I am writing a Web application that has a user interface for editing documents. What is the best way to implement a history feature like Wikipedia's where edits to a document can be viewed?
Use a version control system as your basis (save every version into a vcs), they store changes in deltas. You could then use their diff features to get the differences, but then you would have to parse the output. In git, for instance, you can get output from two different revisions by simply giving their hash as a parameter to git-diff.
That is, if you are not willing to use an existing system.
Well you will have to store the current document and archive changes to compare. Typically the main document is the one in the database then older versions on save are saved to another archive database or service.
Then you can pull the latest and the latest archived version and compare it with a diff algorithm.
Python has a diff algorithm tool difflib: http://docs.python.org/library/difflib.html Also a directory and file compare tool: http://docs.python.org/library/filecmp.html#module-filecmp
Many other languages also have diff algorithm implementations.
You can just store the deltas on change and recreate like a Berkley DB like Subversion but I recommend for simplicity just save a copy of the content then compare each of the latest, or the ones the user selects.
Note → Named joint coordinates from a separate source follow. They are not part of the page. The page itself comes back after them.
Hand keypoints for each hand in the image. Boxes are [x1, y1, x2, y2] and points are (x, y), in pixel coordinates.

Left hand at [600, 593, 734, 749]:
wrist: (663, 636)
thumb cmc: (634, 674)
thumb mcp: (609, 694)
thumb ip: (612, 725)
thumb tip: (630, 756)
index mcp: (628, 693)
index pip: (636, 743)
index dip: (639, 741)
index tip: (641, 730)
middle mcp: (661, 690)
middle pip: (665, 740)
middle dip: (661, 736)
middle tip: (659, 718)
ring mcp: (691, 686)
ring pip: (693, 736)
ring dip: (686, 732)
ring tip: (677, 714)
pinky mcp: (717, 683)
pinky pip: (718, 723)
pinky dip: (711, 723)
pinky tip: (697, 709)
Without knowing what framework and whatnot you are using this is a difficult question to answer well.
Are you using a database for your storage? Let's say you have a pages
table in your database, why not create a pages_versions
table for holding old revisions?
When saving anything to the pages
table first insert a copy, into pages_versions
. Retrieving the old versions will then be no more difficult than loading data through any other one to many relationship. You can beautify the data with a colourised diff or whatnot at this point.
I believe some frameworks now have support for using a version control system as a storage backend so that may also be worth investigating.
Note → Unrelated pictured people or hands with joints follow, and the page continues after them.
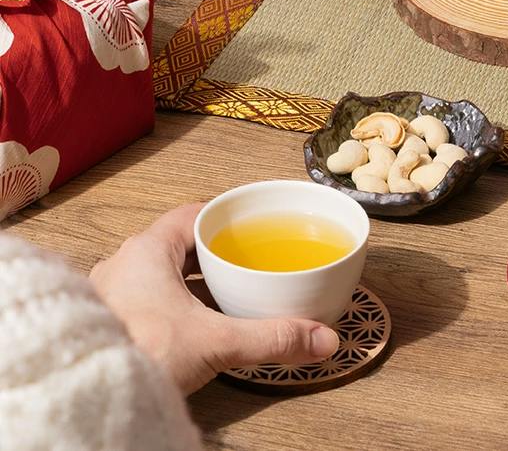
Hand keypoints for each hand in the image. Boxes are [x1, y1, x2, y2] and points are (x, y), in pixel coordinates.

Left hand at [90, 204, 339, 394]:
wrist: (82, 396)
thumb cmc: (136, 354)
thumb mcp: (216, 341)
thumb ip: (271, 338)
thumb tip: (321, 338)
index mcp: (146, 250)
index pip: (192, 216)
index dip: (224, 219)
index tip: (250, 226)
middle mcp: (122, 266)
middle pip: (176, 246)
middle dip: (212, 254)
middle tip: (245, 262)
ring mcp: (108, 296)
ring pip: (158, 276)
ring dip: (189, 283)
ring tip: (222, 297)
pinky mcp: (102, 325)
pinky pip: (143, 302)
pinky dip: (170, 307)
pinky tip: (188, 327)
Are you referring to the back-end set up, or the front-end with the individual changes highlighted?
I can't help you with the front-end bit, but...
If it's the back-end, what you need is:
- a 'documents' table with say, id and title columns.
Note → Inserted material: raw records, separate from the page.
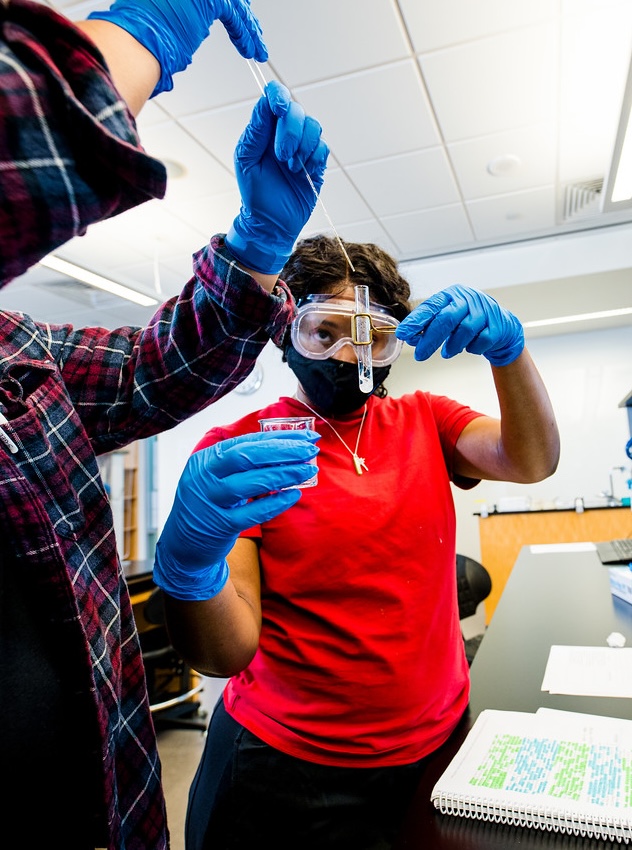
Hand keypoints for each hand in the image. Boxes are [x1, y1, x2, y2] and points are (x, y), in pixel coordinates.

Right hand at [88, 0, 266, 95]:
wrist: (135, 43)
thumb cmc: (138, 42)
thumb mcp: (158, 21)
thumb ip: (178, 19)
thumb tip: (190, 33)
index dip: (226, 6)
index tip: (235, 19)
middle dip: (241, 14)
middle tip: (252, 33)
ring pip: (232, 3)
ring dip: (247, 28)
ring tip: (257, 48)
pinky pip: (235, 15)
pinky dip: (246, 34)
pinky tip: (252, 50)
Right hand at [153, 430, 318, 599]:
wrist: (183, 545)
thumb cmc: (209, 504)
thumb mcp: (217, 477)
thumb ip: (243, 463)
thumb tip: (287, 448)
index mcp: (206, 459)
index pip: (247, 441)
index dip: (279, 437)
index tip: (306, 435)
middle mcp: (205, 476)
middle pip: (248, 457)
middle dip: (283, 451)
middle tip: (310, 450)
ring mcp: (211, 501)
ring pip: (251, 482)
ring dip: (284, 474)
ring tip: (308, 470)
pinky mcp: (220, 526)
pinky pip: (253, 512)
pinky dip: (276, 503)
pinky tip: (294, 495)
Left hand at [225, 80, 329, 274]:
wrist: (271, 224)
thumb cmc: (255, 193)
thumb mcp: (247, 160)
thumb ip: (256, 131)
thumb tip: (267, 103)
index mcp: (265, 129)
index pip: (274, 97)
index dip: (279, 96)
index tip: (280, 109)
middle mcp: (285, 134)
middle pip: (297, 110)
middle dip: (291, 131)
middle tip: (282, 156)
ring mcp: (302, 148)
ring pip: (314, 127)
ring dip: (303, 147)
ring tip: (291, 168)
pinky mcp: (317, 163)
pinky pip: (323, 148)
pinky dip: (314, 159)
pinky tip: (303, 174)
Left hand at [396, 285, 523, 365]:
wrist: (502, 325)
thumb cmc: (468, 320)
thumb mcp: (448, 318)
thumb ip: (429, 326)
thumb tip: (410, 337)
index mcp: (452, 295)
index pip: (431, 307)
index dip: (416, 321)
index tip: (403, 333)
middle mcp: (468, 299)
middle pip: (446, 319)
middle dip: (430, 339)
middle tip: (419, 355)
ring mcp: (485, 311)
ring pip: (465, 330)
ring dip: (453, 346)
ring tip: (447, 352)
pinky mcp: (497, 325)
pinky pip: (481, 341)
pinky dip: (472, 348)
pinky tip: (469, 347)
- a 'versions' table with columns for document_id (FK), body_text, edit_date, author, version
- In your application, a new document reference is first created in the documents table, then the data is stored as a new version in the versions table. When a user updates an old document, a new version is created with the same document reference in document_id.
(I think I've probably not explained this very well, so sorry about that!)
BTW, if you're using Rails there are several plug-ins which will do most of this for you. Acts_As_Versioned is the first which comes to mind.